▶ HOW TO COMPLETE THIS TASK
Rewrite the lines of text in the records as one numbered list, leaving out any blank lines and the pictures.

"""

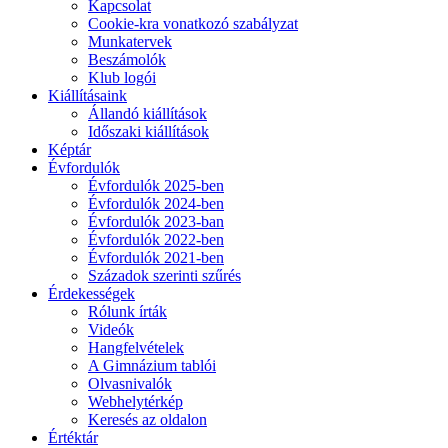
Kapcsolat
Cookie-kra vonatkozó szabályzat
Munkatervek
Beszámolók
Klub logói
Kiállításaink
Állandó kiállítások
Időszaki kiállítások
Képtár
Évfordulók
Évfordulók 2025-ben
Évfordulók 2024-ben
Évfordulók 2023-ban
Évfordulók 2022-ben
Évfordulók 2021-ben
Századok szerinti szűrés
Érdekességek
Rólunk írták
Videók
Hangfelvételek
A Gimnázium tablói
Olvasnivalók
Webhelytérkép
Keresés az oldalon
Értéktár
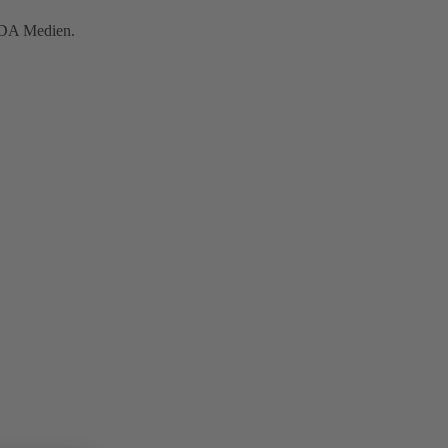
INDA Medien.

"""

▶ OUTPUT BELOW
1. Kapcsolat
2. Cookie-kra vonatkozó szabályzat
3. Munkatervek
4. Beszámolók
5. Klub logói
6. Kiállításaink
7. Állandó kiállítások
8. Időszaki kiállítások
9. Képtár
10. Évfordulók
11. Évfordulók 2025-ben
12. Évfordulók 2024-ben
13. Évfordulók 2023-ban
14. Évfordulók 2022-ben
15. Évfordulók 2021-ben
16. Századok szerinti szűrés
17. Érdekességek
18. Rólunk írták
19. Videók
20. Hangfelvételek
21. A Gimnázium tablói
22. Olvasnivalók
23. Webhelytérkép
24. Keresés az oldalon
25. Értéktár
26. INDA Medien.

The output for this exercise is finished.